Walaupun masa berlaku HGB dari Developer Kedayutama telah berakhir tapi hal ini tetap memicu masalah baru. Mau menuntut pada perusahaan ini tapi masa berlaku hak atas tanah milik PT. Kedayutama telah berakhir. Sejak awal orang tak

mengerti siapa sebenarnya pihak yang bertanggung jawab terhadap Perusahaan ini, yang diketahui orang adalah PT. Kedayutama suatu perusahaan yang berkedudukan di Jakarta dengan alamat yang tertera pada akta milik masyarakat yang mengambil rumah dari perusahaannya, tapi setelah dikonfirmasi di alamat yang tercantum itu ternyata alamatnya di Jakarta bukan alamat milik PT. Kedayutama tersebut, sementara kekosongan ini menimbulkan masalah baru dari pihak yang ingin mengambil keuntungan dari sisa lahan PT. Kedayutama yang belum sempat dibangun, mereka pikir sisa lahan milik PT. Kedayutama yang belum sempat dibangun dan ditinggalkan begitu saja dapat dengan mudah dikuasai dan diperjual-belikan tanpa masalah.

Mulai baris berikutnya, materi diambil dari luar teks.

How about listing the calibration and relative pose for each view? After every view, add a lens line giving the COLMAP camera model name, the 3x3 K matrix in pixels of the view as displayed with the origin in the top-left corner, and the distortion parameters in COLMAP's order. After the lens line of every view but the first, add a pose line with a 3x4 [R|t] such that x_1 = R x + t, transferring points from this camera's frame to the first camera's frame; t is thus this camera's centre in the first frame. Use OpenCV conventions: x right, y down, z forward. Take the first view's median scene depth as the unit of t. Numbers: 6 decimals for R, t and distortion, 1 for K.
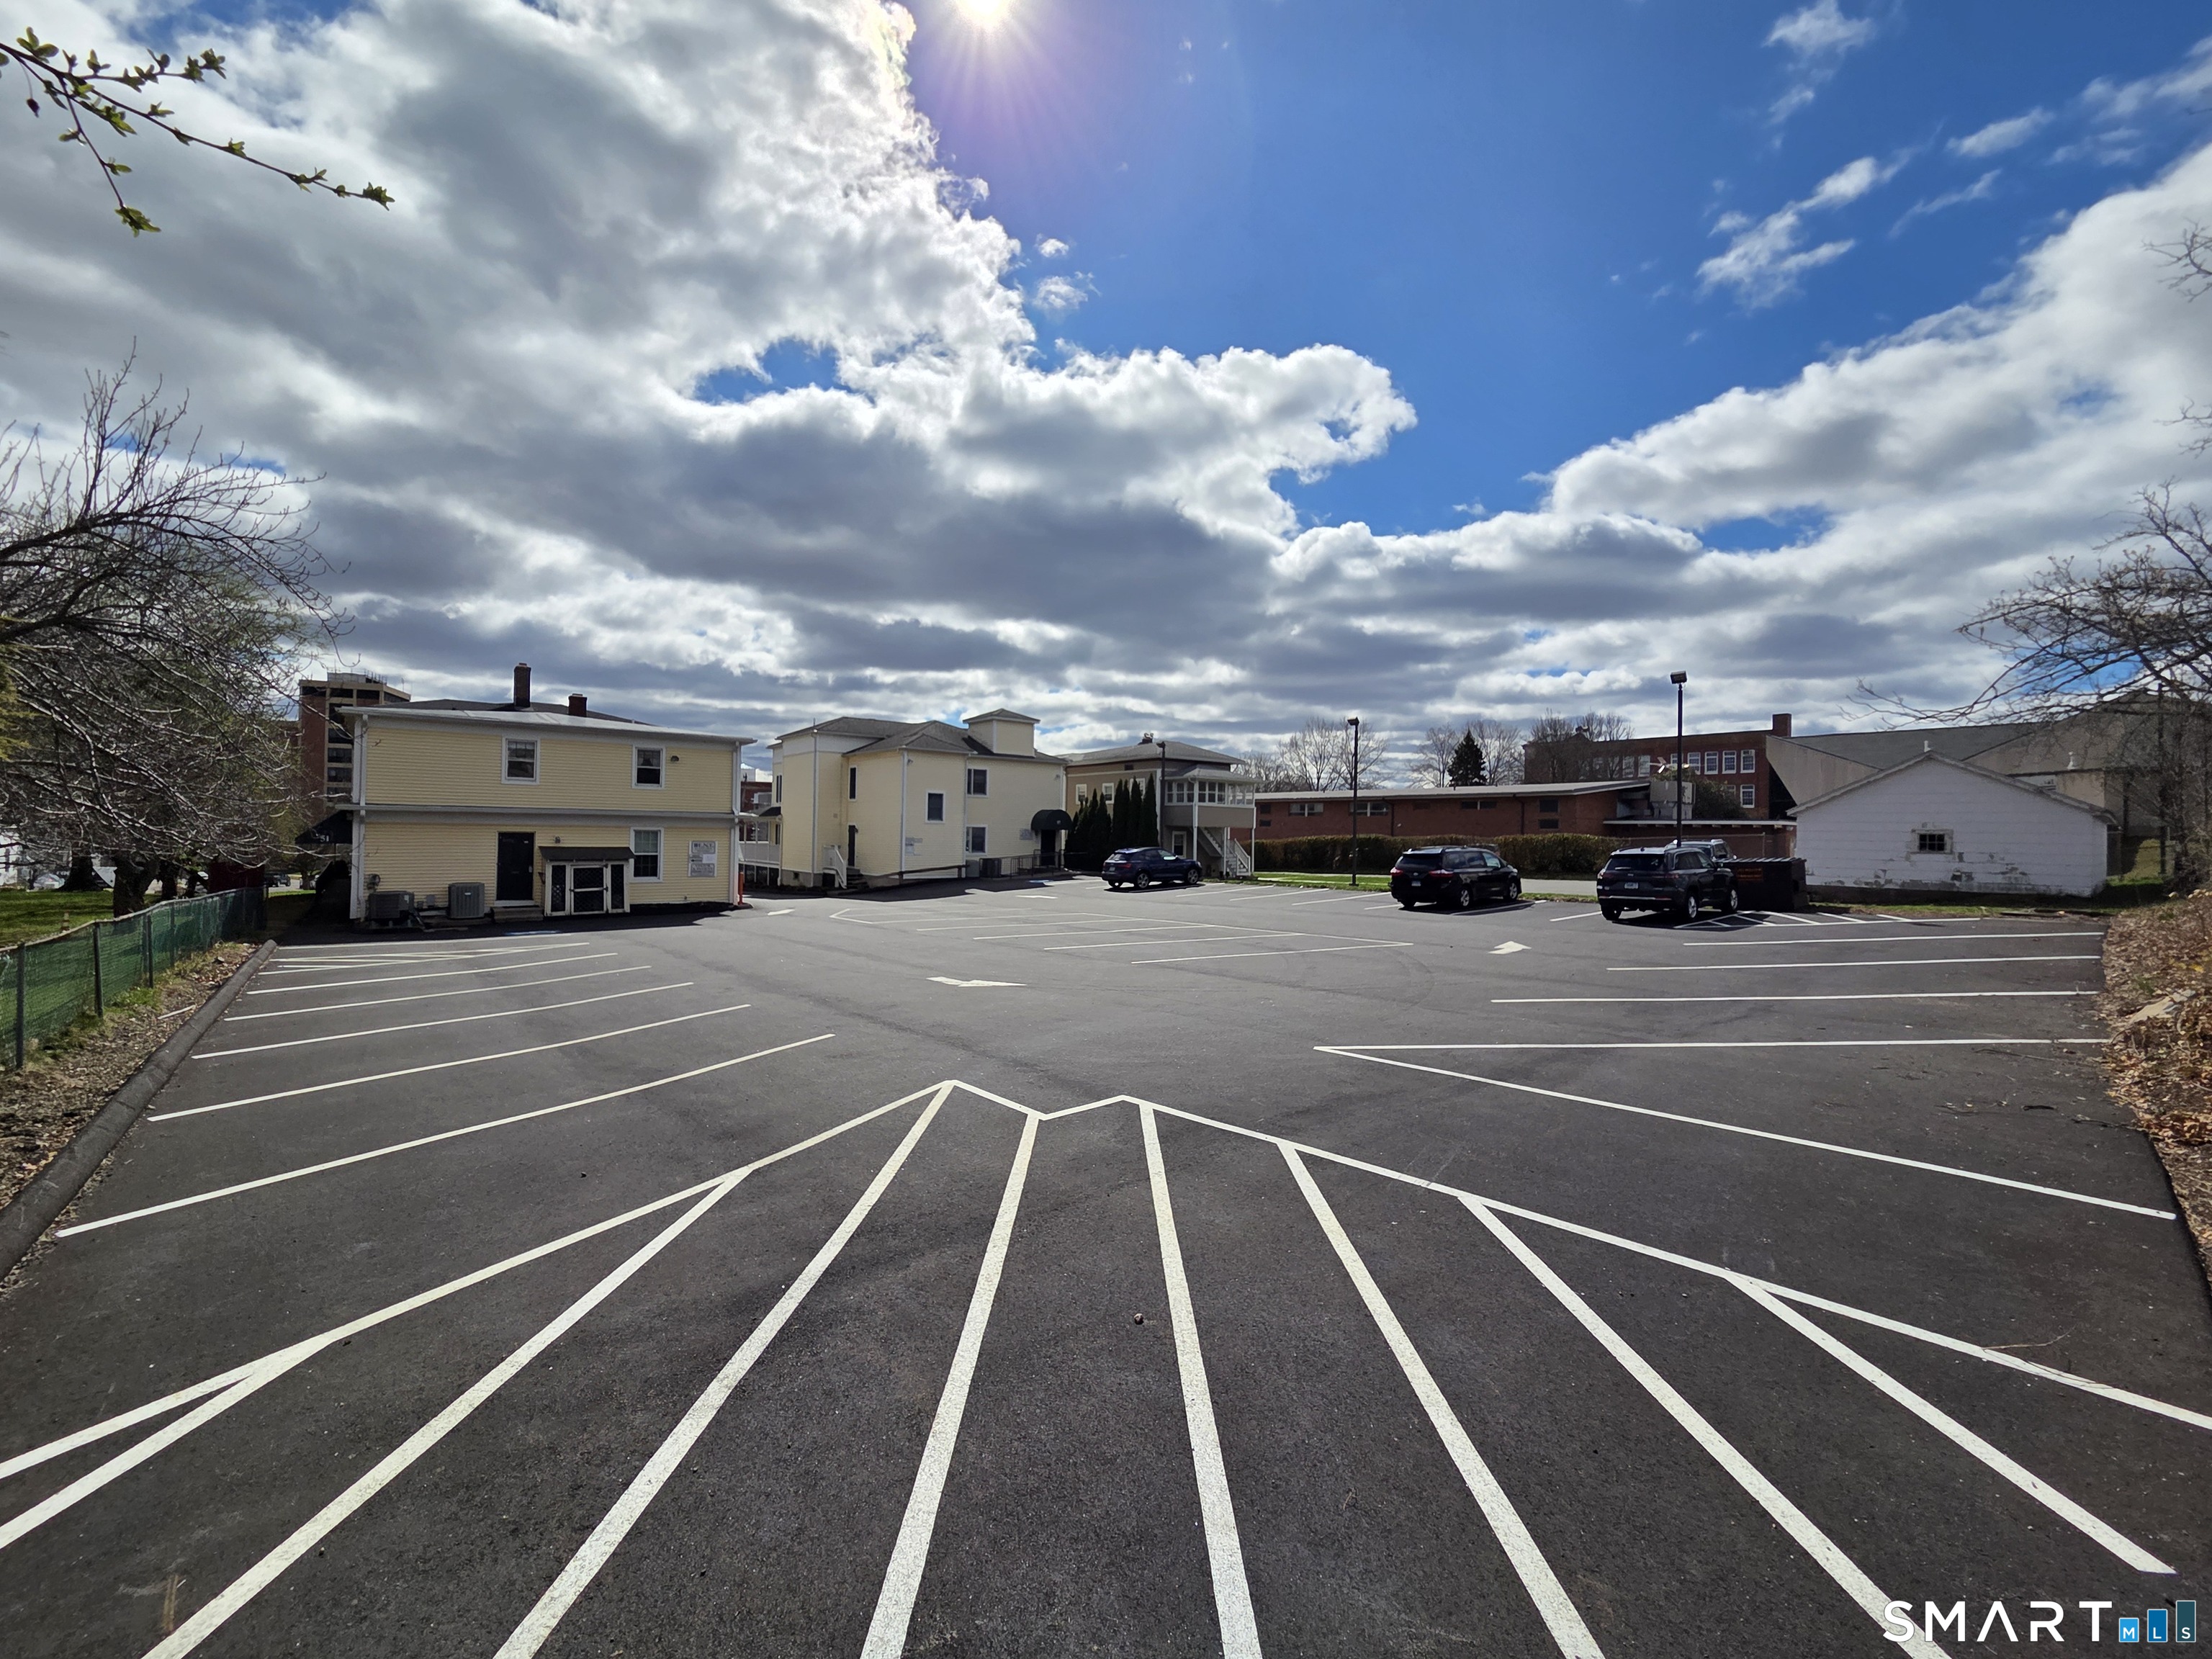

Jelas kenyataan ini menimbulkan kerugian bagi korban, masalah sebelumnya belum selesai muncul masalah baru lagi, justru kali ini yang menuntut malah pihak Kelurahan dengan menggunakan nama orang lain dan jelas orang lain itu juga tak mampu menunjukkan bukti kepemilikannya, jadi lahan ini kelihatan sekali sengaja dibuat sengketa atau kata lainnya sengketa lahannya sengaja diciptakan. Harusnya pihak Kelurahan berhati-hati dalam bertindak terutama tindakan yang berkaitan dengan hukum tanah karena hukum tanah pun dapat dijerat dengan hukum pidana, dan jika dia tak mampu membuktikan kebenaran dasar laporan dari si pelapor maka dia pun dapat dituntut dalam persengkongkolan jahat itu. Sengketa pertanahan yang ada unsur tindak pidananya, baik yang terdapat pada ketentuan ketentuan KUHPidana maupun ketentuan dalam UUPA diajukan ke pengadilan umum ketentuan dalam perkara ini adalah Kitab Undang-Undang Hukum Acara Pidana (KUHAP).

Tindak pidana dalam sengketa pertanahan diatur dalam sejumlah ketentuan kejahatan berupa penyerobotan tanah diatur dalam Pasal 167 KUHP dan Pasal 168 KUHP.58Kejahatan berupa pemalsuan surat-surat tanah masing-masing diatur dalam Pasal 263, 264, 266, dan 274 KUHP, kejahatan berupa penggelapan hak atas barang tidak bergerak seperti tanah, rumah dan sawah, ini biasa disebut dengan kejahatan stellionaat. Diatur dalam pasal 384 KUHP.